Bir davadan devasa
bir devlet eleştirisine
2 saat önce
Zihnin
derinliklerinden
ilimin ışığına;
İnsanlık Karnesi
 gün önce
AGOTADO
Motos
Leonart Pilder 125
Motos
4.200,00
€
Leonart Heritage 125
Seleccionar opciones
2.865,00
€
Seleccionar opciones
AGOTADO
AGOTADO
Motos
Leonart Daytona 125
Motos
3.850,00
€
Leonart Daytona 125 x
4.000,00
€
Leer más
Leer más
------------------------------------
## Exercise:
This exercise needs each record retyped exactly as shown.

## Output:
Bir davadan devasa
bir devlet eleştirisine
2 saat önce
Zihnin
derinliklerinden
ilimin ışığına;
İnsanlık Karnesi
 gün önce
AGOTADO
Motos
Leonart Pilder 125
Motos
4.200,00
€
Leonart Heritage 125
Seleccionar opciones
2.865,00
€
Seleccionar opciones
AGOTADO
AGOTADO
Motos
Leonart Daytona 125
Motos
3.850,00
€
Leonart Daytona 125 x
4.000,00
€
Leer más
Leer más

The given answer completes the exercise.